The Koreans of Kazakhstan first arrived in 1937. Before then, they had quietly lived in Vladivostok and Moscow for years and had integrated into Soviet society, far from the famine, poverty, and Japanese oppression they had left back home. But Stalin considered them “unreliable people,” and with little to no notice they were sent to Central Asia and told to grow crops on icy terrain. Seventy-seven years later, it was their language that brought Michael Vince Kim, a young linguistics student, to their homes. Koryo-mar, a mixture of Russian and an old Korean dialect that predates the peninsula’s partition, is rapidly dying out. As part of his studies, Kim documented those who can still speak it, as well as their children and grandchildren. He joined us from his home in London.

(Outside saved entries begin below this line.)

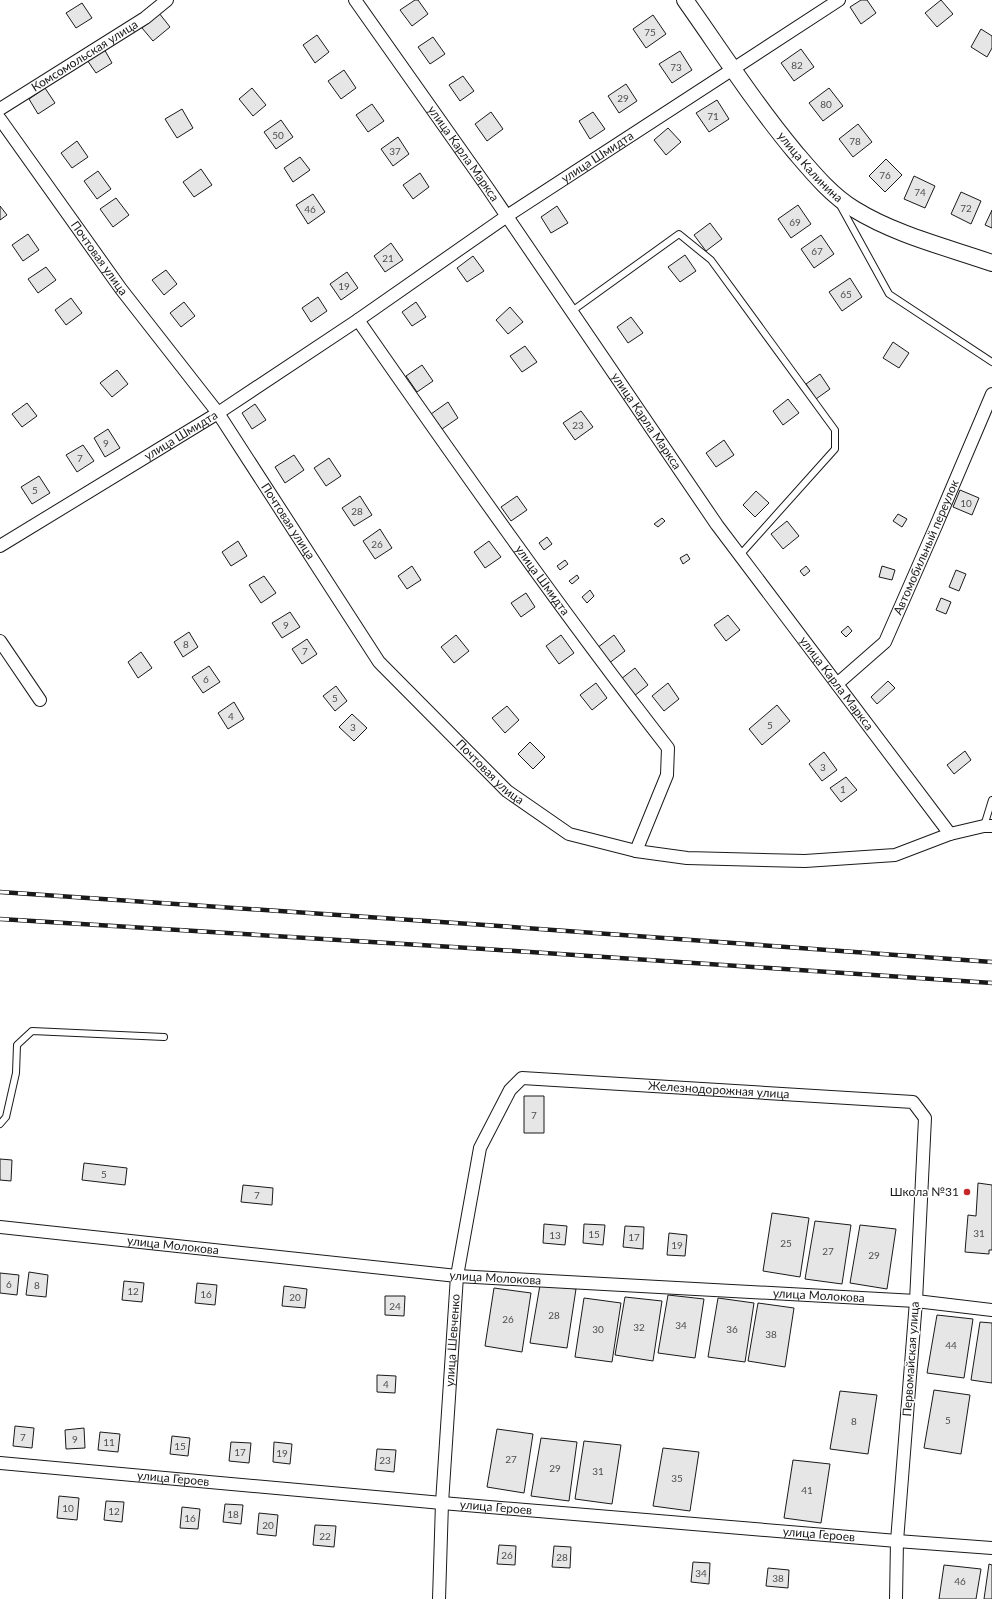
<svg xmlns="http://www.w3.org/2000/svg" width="992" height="1599" viewBox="0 0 992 1599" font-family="Lato,sans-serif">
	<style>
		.building { fill: #e6e6e6; stroke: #1a1a1a }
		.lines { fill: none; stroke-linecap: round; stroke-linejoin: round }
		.service-casing { stroke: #1a1a1a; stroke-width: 8 }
		.minor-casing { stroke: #1a1a1a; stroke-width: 14 }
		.secondary-casing { stroke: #1a1a1a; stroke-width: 18 }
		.service { stroke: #fff; stroke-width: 6 }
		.minor { stroke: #fff; stroke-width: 12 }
		.secondary { stroke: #fff; stroke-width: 16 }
		.rail-casing { stroke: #1a1a1a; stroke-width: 4.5 }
		.rail { stroke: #fff; stroke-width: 3; stroke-dasharray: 9; stroke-linecap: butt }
		.poi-dot { fill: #c62828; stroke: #fff; stroke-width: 1.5 }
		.labels { text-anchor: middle; stroke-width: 3; stroke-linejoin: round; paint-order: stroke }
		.number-label { font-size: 10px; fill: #4d4d4d }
		.street-label { font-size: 12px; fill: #1a1a1a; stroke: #fff }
		.poi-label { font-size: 12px; fill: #1a1a1a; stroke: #fff; text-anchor: end }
	</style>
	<rect width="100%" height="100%" fill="#fff"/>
	<path class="building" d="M415,0H418L428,14L412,26L400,10Z
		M861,0H867L876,13L861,24L850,7Z
		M941,0L953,14L937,27L925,13Z
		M82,3L92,18L76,28L66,13Z
		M159,13L170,27L153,41L142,28Z
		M653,15L666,34L646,48L633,29Z
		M981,29L992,36V48L987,57L971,47Z
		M317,35L329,52L315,63L303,45Z
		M433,37L445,54L430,64L418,47Z
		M103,47L112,63L96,73L85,57Z
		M801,49L814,67L794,81L781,63Z
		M680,51L692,70L672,83L659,64Z
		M344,70L356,88L341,99L328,81Z
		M463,76L474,91L460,101L449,85Z
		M626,84L637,101L619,113L608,96Z
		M45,88L55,103L38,114L29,99Z
		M252,88L266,105L253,116L239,99Z
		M829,88L843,106L823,121L809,103Z
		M717,100L729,119L709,132L696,113Z
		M372,104L384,121L368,132L356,115Z
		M182,109L193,128L177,138L165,119Z
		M491,112L503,129L487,141L475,124Z
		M593,112L605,129L590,139L579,121Z
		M281,120L293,137L276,149L264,132Z
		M858,124L872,142L853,157L839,139Z
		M668,128L681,142L666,155L654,140Z
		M398,137L409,154L393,166L381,149Z
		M77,141L88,157L72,168L61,153Z
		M300,157L310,170L293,182L284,168Z
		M886,159L902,175L885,192L869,176Z
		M201,169L212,185L194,197L183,182Z
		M98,171L111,189L97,199L84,181Z
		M420,173L429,187L413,199L403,185Z
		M914,176L935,186L925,208L904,199Z
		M961,192L981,201L971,224L951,214Z
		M313,194L325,212L308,224L296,205Z
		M116,198L129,215L113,227L100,209Z
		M798,205L811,224L791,238L778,219Z
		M0,206L7,215L0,220Z
		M557,206L568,223L551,233L541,217Z
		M992,210V228L985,225Z
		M710,223L722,239L706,251L694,235Z
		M28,234L39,250L23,261L12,245Z
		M821,235L834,254L814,268L801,249Z
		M391,243L403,260L385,272L374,256Z
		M685,255L696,271L680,282L668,267Z
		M473,256L484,271L467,282L457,268Z
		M46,267L56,280L38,293L28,279Z
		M166,270L177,284L164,295L152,280Z
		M347,272L358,288L341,300L330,284Z
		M850,278L862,297L842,311L829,292Z
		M318,297L327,311L311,322L302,308Z
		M71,298L82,313L66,325L55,310Z
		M184,302L195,316L181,327L170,313Z
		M416,302L426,317L412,326L402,312Z
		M510,307L523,322L508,334L496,320Z
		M631,317L643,333L628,343L617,327Z
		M893,342L909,353L899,368L883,358Z
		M525,346L537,362L522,372L510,356Z
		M422,365L433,381L417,392L406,376Z
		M117,370L128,384L112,397L100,383Z
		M820,374L830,389L816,399L806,384Z
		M788,399L799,413L783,425L773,411Z
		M448,402L458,418L442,429L431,414Z
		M27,403L37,416L22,427L12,414Z
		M255,404L266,420L252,429L242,413Z
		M581,411L593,427L575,440L563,423Z
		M108,429L120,448L105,457L94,438Z
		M724,440L734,455L716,467L706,453Z
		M83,445L94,461L77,472L66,455Z
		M294,455L304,470L285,483L275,467Z
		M329,458L341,476L326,486L314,468Z
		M39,476L50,493L32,504L21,487Z
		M960,490L979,498L972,515L953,507Z
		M756,491L769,503L755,517L743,505Z
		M360,496L372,515L354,526L342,508Z
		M517,496L527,510L511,521L501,507Z
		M898,514L907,519L902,527L893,521Z
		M662,518L665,521L658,527L654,524Z
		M787,521L799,536L783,549L771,534Z
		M380,529L392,548L375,559L363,541Z
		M547,537L552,544L544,550L539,543Z
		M238,541L247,556L231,566L222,552Z
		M489,541L501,557L485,568L474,552Z
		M687,554L690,559L683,564L680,558Z
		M565,560L568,564L560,570L557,566Z
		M412,566L421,580L407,589L398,576Z
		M806,566L810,571L804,576L800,571Z
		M882,566L895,570L892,580L879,577Z
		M956,570L966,574L959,591L949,587Z
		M577,575L579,578L572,584L569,581Z
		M264,576L276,593L261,603L249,585Z
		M590,590L594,596L587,603L582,597Z
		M526,593L535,607L521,617L511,603Z
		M941,598L951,602L946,614L936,610Z
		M290,612L300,627L282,638L272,623Z
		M728,615L740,630L726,641L714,625Z
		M848,626L852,631L846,637L841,632Z
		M189,632L198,647L183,657L174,642Z
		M456,635L469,651L454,663L441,647Z
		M561,635L574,653L559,664L546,646Z
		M614,635L625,651L608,664L597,648Z
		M307,639L317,654L302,664L292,649Z
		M141,652L152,668L138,678L128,662Z
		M209,666L220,682L203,693L192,677Z
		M635,668L648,685L634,696L621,679Z
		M888,681L895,688L877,704L871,697Z
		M596,683L607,698L592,710L580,695Z
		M668,683L679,699L664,711L652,696Z
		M336,686L347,701L335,711L323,696Z
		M234,702L244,719L228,729L218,713Z
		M777,705L790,721L762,745L749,729Z
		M507,706L519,720L505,733L492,718Z
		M352,714L367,728L354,741L339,727Z
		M530,742L545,757L533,769L518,754Z
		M965,751L971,760L954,774L947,765Z
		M824,752L837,770L822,781L809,764Z
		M846,777L857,790L841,802L830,788Z
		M524,1096H544V1133H524Z
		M0,1159L12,1160L11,1181L0,1180Z
		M84,1163L127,1168L125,1185L82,1180Z
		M978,1183L992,1185V1250H989V1254L965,1252L968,1215L976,1216Z
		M243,1185L273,1188L272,1205L241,1202Z
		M772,1213L809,1218L800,1277L763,1271Z
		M815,1221L851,1225L842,1284L805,1279Z
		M544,1224L567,1226L565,1245L543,1243Z
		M584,1224L605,1225L603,1245L583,1243Z
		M860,1225L896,1229L887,1289L850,1283Z
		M625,1226L644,1227L643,1249L623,1247Z
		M669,1233L687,1235L685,1256L667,1255Z
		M29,1272L48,1275L46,1297L26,1295Z
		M0,1273L19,1275L17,1295L0,1293Z
		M124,1281L144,1283L142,1302L122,1300Z
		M197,1283L217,1285L215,1305L195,1303Z
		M540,1285L576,1289L567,1348L530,1343Z
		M284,1286L307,1289L305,1308L282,1306Z
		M494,1288L531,1293L522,1352L485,1346Z
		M668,1295L704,1299L695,1358L658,1353Z
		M385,1296H405L404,1316L385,1315Z
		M625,1297L662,1301L653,1361L615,1355Z
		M584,1298L621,1303L612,1362L575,1357Z
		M718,1298L754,1303L745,1362L708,1357Z
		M758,1303L794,1308L785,1367L748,1361Z
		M937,1315L973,1319L964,1378L927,1373Z
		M980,1322L992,1323V1383L971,1380Z
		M377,1375L396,1376L395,1393L377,1392Z
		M934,1390L970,1395L961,1454L924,1448Z
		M840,1391L877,1395L868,1454L830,1449Z
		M15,1426L34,1428L32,1448L13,1446Z
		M84,1428L85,1448L66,1449L65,1430Z
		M497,1429L533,1434L524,1493L487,1487Z
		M100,1432L120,1434L118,1452L98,1450Z
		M172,1436L190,1438L188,1456L170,1454Z
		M541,1438L577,1442L569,1501L531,1496Z
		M584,1441L621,1445L612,1504L575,1499Z
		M231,1442L251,1443L249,1463L229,1461Z
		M274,1442L292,1444L290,1464L273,1462Z
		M663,1448L699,1452L690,1511L653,1506Z
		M377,1449L396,1450L394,1472L375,1470Z
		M793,1460L830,1464L821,1523L784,1518Z
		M59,1496L79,1498L77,1520L57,1518Z
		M106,1501L124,1502L122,1522L104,1520Z
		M225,1504L243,1505L241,1524L223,1522Z
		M182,1507L200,1509L198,1529L180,1528Z
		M259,1513L278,1515L276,1536L257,1534Z
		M315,1525L336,1526L334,1547L313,1545Z
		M499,1545L516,1546L515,1565L497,1564Z
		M554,1546L571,1547L570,1568L552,1567Z
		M693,1562L710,1563L709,1584L691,1582Z
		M989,1564L992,1565V1599H984Z
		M944,1565L981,1569L976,1599H939Z
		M768,1568L789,1570L788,1588L766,1586Z"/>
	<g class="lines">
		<defs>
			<path id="service" d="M840,205L889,294L992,362
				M572,311L679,234L711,260L835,430V449L740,555
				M984,826L992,800
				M0,1124L6,1117L16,1073L17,1045L32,1031L164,1037"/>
			<g id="minor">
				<path id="s1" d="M355,0L487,187L717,525L950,834"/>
				<path id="s2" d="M0,109L145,18L167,0"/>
				<path id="s3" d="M0,119L121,289L218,413L379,662L507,791L569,834L636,851L687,858L805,861L895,855L950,834L984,826H992"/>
				<path id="s4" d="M358,320C459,465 560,609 668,748L667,775L636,851"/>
				<path id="s5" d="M0,546L218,413L358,320L507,216L839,0"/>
				<path d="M0,641L40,700"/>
				<path id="s6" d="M837,684L885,642L935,528L992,394"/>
				<path id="s7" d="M0,1227L457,1276L916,1301L992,1310"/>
				<path id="s8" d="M0,1463L442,1503L897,1541L992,1548"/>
				<path id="s9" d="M439,1599L442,1503L457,1276L480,1148L510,1090L522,1078L913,1102L925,1118L916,1301L897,1541L896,1599"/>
			</g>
			<g id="secondary">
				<path id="s10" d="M685,0C721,51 755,104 795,152C813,173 831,195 854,209C896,235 946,247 992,263"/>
			</g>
		</defs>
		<use href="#service" class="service-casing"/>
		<use href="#minor" class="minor-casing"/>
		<use href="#secondary" class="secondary-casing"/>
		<use href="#service" class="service"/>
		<use href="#minor" class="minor"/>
		<use href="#secondary" class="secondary"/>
		<defs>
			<path id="rail" d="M0,892L485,925L992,962
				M0,919L485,949L992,983"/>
		</defs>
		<use href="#rail" class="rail-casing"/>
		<use href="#rail" class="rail"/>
	</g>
	<circle class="poi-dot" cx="967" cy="1192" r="4"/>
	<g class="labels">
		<g class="number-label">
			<text x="650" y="36">75</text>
			<text x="797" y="69">82</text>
			<text x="676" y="71">73</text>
			<text x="623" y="102">29</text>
			<text x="826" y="108">80</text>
			<text x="713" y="120">71</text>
			<text x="278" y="139">50</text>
			<text x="855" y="145">78</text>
			<text x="395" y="155">37</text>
			<text x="885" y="179">76</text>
			<text x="920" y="196">74</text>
			<text x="966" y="212">72</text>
			<text x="310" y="213">46</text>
			<text x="795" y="226">69</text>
			<text x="817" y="255">67</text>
			<text x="388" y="262">21</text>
			<text x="344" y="290">19</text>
			<text x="846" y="298">65</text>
			<text x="578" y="429">23</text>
			<text x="106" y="447">9</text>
			<text x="80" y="462">7</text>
			<text x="35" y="494">5</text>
			<text x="966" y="507">10</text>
			<text x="357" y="515">28</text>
			<text x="377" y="548">26</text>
			<text x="286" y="629">9</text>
			<text x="186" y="648">8</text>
			<text x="305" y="655">7</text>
			<text x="206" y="683">6</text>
			<text x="335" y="702">5</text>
			<text x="231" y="720">4</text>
			<text x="770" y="729">5</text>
			<text x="353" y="731">3</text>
			<text x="823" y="771">3</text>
			<text x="843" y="793">1</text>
			<text x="534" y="1119">7</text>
			<text x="104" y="1178">5</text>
			<text x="257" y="1199">7</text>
			<text x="979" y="1237">31</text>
			<text x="594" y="1238">15</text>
			<text x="555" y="1239">13</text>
			<text x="634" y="1241">17</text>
			<text x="786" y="1247">25</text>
			<text x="677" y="1249">19</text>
			<text x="828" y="1255">27</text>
			<text x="874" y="1259">29</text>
			<text x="9" y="1288">6</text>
			<text x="37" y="1289">8</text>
			<text x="133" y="1295">12</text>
			<text x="206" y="1298">16</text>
			<text x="295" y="1301">20</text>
			<text x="395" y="1310">24</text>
			<text x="554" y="1319">28</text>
			<text x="508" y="1323">26</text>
			<text x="681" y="1329">34</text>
			<text x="639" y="1331">32</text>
			<text x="598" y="1333">30</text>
			<text x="732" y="1333">36</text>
			<text x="771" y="1338">38</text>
			<text x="951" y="1349">44</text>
			<text x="386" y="1388">4</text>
			<text x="948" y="1424">5</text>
			<text x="854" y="1425">8</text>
			<text x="23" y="1441">7</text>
			<text x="75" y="1443">9</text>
			<text x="109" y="1446">11</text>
			<text x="180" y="1450">15</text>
			<text x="240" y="1456">17</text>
			<text x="282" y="1457">19</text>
			<text x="511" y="1463">27</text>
			<text x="385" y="1464">23</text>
			<text x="555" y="1472">29</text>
			<text x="598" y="1475">31</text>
			<text x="677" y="1482">35</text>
			<text x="807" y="1494">41</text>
			<text x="68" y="1512">10</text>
			<text x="114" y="1515">12</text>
			<text x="233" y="1518">18</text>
			<text x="190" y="1522">16</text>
			<text x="268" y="1529">20</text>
			<text x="325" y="1540">22</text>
			<text x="507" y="1559">26</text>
			<text x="562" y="1561">28</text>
			<text x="701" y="1577">34</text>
			<text x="778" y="1582">38</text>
			<text x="960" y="1585">46</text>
		</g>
		<g class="street-label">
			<text dy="4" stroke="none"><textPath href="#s2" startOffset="100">Комсомольская улица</textPath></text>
			<text dy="4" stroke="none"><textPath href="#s1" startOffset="188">улица Карла Маркса</textPath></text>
			<text dy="4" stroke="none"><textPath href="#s5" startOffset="713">улица Шмидта</textPath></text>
			<text dy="4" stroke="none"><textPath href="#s10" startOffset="209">улица Калинина</textPath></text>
			<text dy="4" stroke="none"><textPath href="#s3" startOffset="171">Почтовая улица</textPath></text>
			<text dy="4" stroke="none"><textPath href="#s1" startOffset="512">улица Карла Маркса</textPath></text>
			<text dy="4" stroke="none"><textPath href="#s5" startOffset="212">улица Шмидта</textPath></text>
			<text dy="4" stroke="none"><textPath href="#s3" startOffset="495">Почтовая улица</textPath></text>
			<text dy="4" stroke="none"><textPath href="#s6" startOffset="167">Автомобильный переулок</textPath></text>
			<text dy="4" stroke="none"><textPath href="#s4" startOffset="319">улица Шмидта</textPath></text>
			<text dy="4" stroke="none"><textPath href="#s1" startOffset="836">улица Карла Маркса</textPath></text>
			<text dy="4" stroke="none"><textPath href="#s3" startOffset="819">Почтовая улица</textPath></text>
			<text dy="4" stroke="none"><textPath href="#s9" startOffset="733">Железнодорожная улица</textPath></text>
			<text dy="4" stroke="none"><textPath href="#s7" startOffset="174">улица Молокова</textPath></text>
			<text dy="4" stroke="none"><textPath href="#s7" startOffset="498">улица Молокова</textPath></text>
			<text dy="4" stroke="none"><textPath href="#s7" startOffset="822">улица Молокова</textPath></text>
			<text dy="4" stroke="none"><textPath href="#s9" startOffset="259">улица Шевченко</textPath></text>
			<text transform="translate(911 1359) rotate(-86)" y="4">Первомайская улица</text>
			<text dy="4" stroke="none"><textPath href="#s8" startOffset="174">улица Героев</textPath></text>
			<text dy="4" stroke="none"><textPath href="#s8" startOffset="498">улица Героев</textPath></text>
			<text dy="4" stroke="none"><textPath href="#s8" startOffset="822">улица Героев</textPath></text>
		</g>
		<g class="poi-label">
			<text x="959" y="1196">Школа №31</text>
		</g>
	</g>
</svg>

Roads & Kingdoms: You discovered this story through language. Can you tell us about that?
Michael Vince Kim: I was studying linguistics at Edinburgh University and I was starting to look for topics that I could research for my dissertation. Language is something I’ve always been curious about because I was born in the US, my parents are from South Korea but I grew up in Argentina. The issue of language and identity was always central in my life, so I wanted to do something about that. If possible, something I could identify with. So I started researching different varieties of Korean and I came across this dialect called Koryo-mar. I thought it was really particular because it was a dialect spoken by Koreans living in Central Asia and I didn’t even know there were Koreans there in the first place.
Eleks Kang in his old Taekwondo uniform. He is one of the few Koreans in Kazakhstan who have not forgotten Koryo-mar, the dialect of the Koreans in the former Soviet Union. Ushtobe, Kazakhstan. Photo: Michael Vince Kim/INSTITUTE
R&K: How did they get there?
Kim: It turns out that they had migrated from the northern part of the Korean peninsula to the Russian Far East, especially around the city of Vladivostock. They lived there from the 1860s until 1937, when they were deported to Central Asia by Stalin because of ongoing conflicts with Japan. They didn’t trust Korean people, they feared that they could be spies. At the time, standard Korean didn’t exist. It was created in the 1950s when the country was divided. So this community just spoke a dialect from the very northern part of what is now North Korea. It survived through this community that moved to Russia and it got mixed with Russian. Now when you talk to people who speak Koryo-mar, you can hear traces of a dialect that does not exist in Korea anymore or barely exists because standard languages absorb all dialects. Historically, it’s very interesting. At the same time you also see how the evolution of language works when it mixes with another language. So I started researching this subject and I thought I had to go there because this language was dying very quickly.
Maya Kim, 85, survived a train crash while being deported to Kazakhstan 1937. Many Koreans died in accidents while traveling in precarious cattle trains. Photo: Michael Vince Kim/INSTITUTE
R&K: Where exactly did you go?
Kim: Initially I went to Almaty, which is the ex-capital and the biggest city in Kazakhstan. I was trying to look for contacts because I went there without knowing anyone, and I found that there were lots of Korean organizations but most of the Korean people there didn’t speak Koryo-mar. They had fully adopted Russian as they first language. I did find the Korean theater of Almaty, which is composed of ethnic Koreans who perform plays about Korean themes. But soon after that I went to Ushtobe, which is a small town where I knew I would find older people who spoke Koryo-mar, and I did. I knew someone who was from that town and she found me this dodgy hostel that didn’t even have a front door, so I got out of there pretty quickly. She told me about a church founded by a South Korean woman from the US so I went there and I noticed there were missionaries staying in the church, so I asked if I could stay for a couple of weeks while doing my research and luckily they accepted. That was my gateway.
R&K: What was the church’s relation with the Korean-Kazakh community?
Kim: The woman who founded it was from South Korea but everyone else was from the Kazakh Korean community. There are South Koreans in Central Asia but my project wasn’t about them. They’re migrants who came much more recently, in the 90s and 2000s, for completely different reasons. The Korean-Kazakhs have a very different culture after over 100 years of being apart from Korea. I can relate to that because I grew up in Argentina and I went to South Korea a couple of times and I feel like a foreigner there, even though I can speak the language. People can tell, you know, so it’s always a bit strange.